Samples of a Rayleigh-Fading Multipath Channel
contributed by Ralf Haas, ENST, Paris
The phenomenon of multipath fading on a mobile radio channel is characterized by two parameters:
- the multipath delay spread T_m, which is related to frequency selectivity, and
- the Doppler spread B_D which is related to time selectivity.
They are due to multipath propagation delays and the motion of the transmit and/or receive antenna, respectively.
Frequency Selectivity
The multipath delay spread T_m represents the time interval for which the
the impulse response of the channel is considerably greater than zero.
Figure 1: Delay profile. Expected received power as a function of excess delay time
The coherence bandwidth B_c of the channel is
proportional to the reciprocal of T_m. B_c denotes the maximum frequency separation
of two sinusoidal signals, for which the channel affects these waves still in a highly correlated
manner.
This implies that a signal with a bandwidth larger than B_c will suffer from intersymbol interference.
If its bandwidth is considerably smaller than B_c the channel can be considered as frequency-nonselective or "flat" fading.
Time Selectivity
Time variations of the channel due to a relative motion between transmitter and receiver lead to a broadening of the signal spectrum. This frequency dispersion can be characterized by the U-shaped power spectrum of isotropic scattering.
The spectral line of a pure sine wave will have a power spectrum as shown in figure 2 after transmission over the channel. The frequency range where the power spectrum is nonzero defines the Doppler spread B_D. The reciprocal of B_D approximates the coherence time T_c of the channel. If we represent the channel influence as an attenuation of the signal amplitude, T_c denotes the minimum time interval between two decorrelated attenuation factors.

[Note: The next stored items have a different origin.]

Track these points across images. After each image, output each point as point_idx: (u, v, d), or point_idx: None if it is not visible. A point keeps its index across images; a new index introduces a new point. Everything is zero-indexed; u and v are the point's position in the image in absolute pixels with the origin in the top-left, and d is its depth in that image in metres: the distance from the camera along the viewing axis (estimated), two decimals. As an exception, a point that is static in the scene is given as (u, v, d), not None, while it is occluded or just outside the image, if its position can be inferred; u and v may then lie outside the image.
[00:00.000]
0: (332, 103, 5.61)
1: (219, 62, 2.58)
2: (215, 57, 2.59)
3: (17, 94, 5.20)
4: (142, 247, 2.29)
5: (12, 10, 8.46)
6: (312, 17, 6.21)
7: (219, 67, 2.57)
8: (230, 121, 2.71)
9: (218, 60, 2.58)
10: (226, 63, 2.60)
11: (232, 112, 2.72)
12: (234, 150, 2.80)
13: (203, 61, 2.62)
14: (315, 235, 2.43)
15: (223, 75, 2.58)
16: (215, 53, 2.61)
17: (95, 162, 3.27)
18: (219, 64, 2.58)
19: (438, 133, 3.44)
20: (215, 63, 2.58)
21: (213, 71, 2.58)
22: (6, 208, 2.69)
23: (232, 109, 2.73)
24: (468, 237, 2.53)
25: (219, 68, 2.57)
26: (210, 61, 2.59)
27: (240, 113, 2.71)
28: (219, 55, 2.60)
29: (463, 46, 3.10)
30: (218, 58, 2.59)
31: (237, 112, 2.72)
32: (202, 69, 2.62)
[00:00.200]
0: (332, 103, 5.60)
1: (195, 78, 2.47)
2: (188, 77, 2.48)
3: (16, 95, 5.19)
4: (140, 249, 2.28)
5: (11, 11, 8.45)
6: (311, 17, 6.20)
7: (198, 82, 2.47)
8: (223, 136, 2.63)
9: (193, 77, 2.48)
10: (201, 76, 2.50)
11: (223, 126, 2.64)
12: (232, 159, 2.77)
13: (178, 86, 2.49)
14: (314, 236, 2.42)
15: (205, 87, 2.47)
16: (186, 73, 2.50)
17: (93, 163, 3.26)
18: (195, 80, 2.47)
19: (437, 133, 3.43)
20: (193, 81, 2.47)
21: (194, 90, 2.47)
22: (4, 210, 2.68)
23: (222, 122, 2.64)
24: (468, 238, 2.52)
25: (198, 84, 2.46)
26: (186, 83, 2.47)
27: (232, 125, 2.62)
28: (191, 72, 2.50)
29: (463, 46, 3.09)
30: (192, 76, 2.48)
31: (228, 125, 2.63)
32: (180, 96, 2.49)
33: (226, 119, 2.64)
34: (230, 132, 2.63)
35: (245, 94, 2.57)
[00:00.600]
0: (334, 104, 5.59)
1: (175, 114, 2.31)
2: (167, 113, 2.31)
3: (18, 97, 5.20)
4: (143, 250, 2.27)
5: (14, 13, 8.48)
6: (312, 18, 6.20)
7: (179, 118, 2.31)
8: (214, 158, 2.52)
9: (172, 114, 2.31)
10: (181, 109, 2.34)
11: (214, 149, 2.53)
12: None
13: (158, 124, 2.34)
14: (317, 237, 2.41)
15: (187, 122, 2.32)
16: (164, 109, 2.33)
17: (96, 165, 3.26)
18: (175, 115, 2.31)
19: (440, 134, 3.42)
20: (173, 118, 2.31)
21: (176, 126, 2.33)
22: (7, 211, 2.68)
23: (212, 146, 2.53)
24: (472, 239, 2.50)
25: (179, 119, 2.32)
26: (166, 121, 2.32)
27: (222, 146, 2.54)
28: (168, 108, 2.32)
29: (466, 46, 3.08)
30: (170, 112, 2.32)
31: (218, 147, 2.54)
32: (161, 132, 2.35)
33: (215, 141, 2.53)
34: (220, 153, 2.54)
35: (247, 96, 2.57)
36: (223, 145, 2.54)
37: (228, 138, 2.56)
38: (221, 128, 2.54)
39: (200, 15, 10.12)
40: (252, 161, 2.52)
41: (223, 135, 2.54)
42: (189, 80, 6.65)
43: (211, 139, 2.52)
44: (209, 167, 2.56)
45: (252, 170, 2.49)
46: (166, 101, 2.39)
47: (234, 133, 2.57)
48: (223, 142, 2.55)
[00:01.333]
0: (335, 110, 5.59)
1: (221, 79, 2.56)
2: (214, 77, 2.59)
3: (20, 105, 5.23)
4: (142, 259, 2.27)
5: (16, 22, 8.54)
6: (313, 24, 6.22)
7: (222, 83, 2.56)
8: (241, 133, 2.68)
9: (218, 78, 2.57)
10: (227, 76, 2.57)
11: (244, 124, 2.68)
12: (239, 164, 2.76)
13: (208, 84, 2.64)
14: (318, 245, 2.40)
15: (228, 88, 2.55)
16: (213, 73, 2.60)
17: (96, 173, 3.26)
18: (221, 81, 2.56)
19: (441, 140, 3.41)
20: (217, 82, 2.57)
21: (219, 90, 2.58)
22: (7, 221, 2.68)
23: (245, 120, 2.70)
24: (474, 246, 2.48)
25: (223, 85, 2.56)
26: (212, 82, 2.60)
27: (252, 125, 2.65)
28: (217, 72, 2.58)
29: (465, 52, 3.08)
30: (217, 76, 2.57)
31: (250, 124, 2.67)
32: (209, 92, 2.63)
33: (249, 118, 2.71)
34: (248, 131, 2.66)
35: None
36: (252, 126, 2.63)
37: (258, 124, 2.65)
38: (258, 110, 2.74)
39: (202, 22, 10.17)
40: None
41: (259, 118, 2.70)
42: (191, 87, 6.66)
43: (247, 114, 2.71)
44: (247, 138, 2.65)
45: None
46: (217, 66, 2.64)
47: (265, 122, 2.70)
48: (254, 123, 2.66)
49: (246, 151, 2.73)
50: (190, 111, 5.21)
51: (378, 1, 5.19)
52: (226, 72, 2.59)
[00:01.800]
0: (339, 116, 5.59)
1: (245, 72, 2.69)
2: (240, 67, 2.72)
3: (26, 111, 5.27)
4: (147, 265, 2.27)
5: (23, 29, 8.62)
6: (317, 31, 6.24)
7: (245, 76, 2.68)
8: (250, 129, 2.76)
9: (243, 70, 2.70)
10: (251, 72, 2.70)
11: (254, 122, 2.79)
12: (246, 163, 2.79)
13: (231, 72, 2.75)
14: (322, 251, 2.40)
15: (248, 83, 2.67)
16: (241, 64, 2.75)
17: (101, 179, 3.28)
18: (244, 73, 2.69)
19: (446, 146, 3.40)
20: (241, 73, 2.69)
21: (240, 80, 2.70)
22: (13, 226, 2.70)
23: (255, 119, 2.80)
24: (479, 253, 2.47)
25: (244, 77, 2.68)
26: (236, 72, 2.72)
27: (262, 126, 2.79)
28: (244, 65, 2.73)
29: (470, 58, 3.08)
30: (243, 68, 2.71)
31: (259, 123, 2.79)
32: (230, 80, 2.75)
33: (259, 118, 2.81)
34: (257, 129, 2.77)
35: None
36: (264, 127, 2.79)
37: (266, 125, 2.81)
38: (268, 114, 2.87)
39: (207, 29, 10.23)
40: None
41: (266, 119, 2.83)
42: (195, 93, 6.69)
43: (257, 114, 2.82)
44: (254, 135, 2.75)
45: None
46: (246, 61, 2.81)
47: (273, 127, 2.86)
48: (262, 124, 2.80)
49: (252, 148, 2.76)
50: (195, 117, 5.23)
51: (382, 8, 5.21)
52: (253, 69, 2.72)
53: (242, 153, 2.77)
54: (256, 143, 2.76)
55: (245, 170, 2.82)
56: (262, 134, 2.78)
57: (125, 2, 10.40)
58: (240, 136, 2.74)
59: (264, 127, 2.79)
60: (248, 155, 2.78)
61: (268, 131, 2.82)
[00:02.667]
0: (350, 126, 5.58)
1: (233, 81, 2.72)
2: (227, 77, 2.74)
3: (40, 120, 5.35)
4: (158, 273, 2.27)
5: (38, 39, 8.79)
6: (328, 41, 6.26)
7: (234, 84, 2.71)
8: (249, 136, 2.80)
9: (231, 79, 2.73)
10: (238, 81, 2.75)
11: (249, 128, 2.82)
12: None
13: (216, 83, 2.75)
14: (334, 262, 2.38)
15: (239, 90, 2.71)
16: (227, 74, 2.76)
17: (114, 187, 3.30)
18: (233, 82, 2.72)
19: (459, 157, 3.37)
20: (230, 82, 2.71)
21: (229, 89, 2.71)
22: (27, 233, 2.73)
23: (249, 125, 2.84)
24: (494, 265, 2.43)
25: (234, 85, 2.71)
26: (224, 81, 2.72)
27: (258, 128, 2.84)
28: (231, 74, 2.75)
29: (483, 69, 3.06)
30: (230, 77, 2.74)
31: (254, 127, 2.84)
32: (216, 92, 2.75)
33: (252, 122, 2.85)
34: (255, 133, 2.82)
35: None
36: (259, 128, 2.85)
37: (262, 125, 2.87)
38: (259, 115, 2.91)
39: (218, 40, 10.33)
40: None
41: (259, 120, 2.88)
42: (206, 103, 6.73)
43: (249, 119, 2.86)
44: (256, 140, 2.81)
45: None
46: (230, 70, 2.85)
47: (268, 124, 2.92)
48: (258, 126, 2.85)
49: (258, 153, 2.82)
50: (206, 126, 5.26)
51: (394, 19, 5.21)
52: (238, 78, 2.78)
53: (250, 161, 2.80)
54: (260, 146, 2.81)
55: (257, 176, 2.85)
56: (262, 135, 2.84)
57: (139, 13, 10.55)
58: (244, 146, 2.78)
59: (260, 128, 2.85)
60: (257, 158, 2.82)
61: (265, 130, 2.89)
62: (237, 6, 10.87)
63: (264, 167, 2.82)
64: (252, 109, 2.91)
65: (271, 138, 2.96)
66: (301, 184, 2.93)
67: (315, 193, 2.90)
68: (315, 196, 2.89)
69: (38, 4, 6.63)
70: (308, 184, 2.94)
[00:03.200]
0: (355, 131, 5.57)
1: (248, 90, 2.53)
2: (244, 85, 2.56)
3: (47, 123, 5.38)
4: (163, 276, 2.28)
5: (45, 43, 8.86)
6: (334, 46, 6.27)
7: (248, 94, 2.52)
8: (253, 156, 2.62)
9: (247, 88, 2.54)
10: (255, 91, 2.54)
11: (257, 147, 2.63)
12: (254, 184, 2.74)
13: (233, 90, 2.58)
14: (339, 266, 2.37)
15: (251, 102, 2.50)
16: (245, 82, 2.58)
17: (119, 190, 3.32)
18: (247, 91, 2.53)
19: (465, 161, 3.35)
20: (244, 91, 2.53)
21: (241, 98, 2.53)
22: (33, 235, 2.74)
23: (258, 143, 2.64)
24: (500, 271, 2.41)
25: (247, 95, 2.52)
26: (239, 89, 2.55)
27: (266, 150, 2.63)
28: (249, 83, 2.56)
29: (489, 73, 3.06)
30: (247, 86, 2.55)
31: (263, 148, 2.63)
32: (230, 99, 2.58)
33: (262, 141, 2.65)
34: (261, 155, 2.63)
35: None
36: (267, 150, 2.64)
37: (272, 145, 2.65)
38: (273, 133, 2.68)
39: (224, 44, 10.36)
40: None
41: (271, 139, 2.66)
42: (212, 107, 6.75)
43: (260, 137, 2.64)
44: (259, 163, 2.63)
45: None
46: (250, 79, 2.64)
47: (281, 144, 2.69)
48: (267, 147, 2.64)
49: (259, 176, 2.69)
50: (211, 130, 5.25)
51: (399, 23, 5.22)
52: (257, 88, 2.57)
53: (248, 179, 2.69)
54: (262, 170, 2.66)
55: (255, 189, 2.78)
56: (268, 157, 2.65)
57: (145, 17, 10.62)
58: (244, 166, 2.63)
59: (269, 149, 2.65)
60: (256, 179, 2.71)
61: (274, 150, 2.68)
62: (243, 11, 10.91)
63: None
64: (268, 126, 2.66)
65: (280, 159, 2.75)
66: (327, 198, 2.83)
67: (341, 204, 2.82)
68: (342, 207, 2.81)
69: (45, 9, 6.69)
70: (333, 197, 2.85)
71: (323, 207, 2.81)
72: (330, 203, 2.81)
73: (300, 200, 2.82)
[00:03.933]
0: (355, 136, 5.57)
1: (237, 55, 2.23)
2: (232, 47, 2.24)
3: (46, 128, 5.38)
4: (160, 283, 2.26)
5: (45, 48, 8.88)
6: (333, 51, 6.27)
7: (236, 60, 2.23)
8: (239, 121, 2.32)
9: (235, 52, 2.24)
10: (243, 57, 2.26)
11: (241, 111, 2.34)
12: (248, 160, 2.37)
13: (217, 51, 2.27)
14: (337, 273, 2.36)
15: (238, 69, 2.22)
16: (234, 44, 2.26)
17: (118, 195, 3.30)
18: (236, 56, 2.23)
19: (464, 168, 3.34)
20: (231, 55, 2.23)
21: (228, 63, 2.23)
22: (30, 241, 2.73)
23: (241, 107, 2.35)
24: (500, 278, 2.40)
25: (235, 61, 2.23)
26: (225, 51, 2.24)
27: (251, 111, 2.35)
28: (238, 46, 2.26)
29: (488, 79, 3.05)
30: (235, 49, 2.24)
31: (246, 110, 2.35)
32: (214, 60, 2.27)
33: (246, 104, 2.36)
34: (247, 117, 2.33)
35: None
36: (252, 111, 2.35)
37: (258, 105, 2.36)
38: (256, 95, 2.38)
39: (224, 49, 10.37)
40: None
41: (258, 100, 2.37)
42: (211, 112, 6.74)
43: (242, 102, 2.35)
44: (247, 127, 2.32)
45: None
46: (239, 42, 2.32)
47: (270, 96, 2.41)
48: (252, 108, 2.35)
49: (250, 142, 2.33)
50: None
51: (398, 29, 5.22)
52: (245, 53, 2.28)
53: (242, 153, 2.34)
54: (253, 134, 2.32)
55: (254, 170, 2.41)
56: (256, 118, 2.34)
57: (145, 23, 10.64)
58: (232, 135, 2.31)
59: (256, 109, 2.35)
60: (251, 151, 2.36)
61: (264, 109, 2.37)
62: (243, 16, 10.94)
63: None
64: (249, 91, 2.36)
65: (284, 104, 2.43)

Figure 2: Power density spectrum of a sine wave suffering from a Doppler spread.
Influence on the channel attenuation
Figures 3 to 5 show how the channel attenuation depends on time and frequency
of the signal for various values of dthe delay spread and Doppler spread.
The time axis is scaled in multiples of the symbol duration T_s and the frequency axis in multiples of 2/T_s. The dispersion of the channel is given by the corresponding normalized parameters t_m = T_m / T_s and f_D = B_D T_s/2.
It can be observed that the rate of variations of the channel attenuation increases if the Doppler spread increases. This coincides with a decrease of the coherence time of the channel.
Similarly, the effect of changing the signal frequency increases if the channel has a smaller coherence bandwidth, corresponding to a longer delay spread.
Figure 3: Amplitude of the channel attenuation in dB for t_m = 0.05 and f_D = 0.005.
(Highly frequency selective, but not very time selective)
Figure 4: Amplitude of the channel attenuation in dB for t_m = 0.005 and f_D = 0.05.
(Almost frequency non-selective, very time selective: rapidly fading)
Figure 5: Amplitude of the channel attenuation in dB for t_m = 0.05 and f_D = 0.05.
(time selective and frequency selective; "The real thing")
Source: R. Haas, "Applications of multicarrier modulation in mobile radio communications",
PhD thesis, Ecole Nationale Superieure des Telecommunications, Paris, 1996.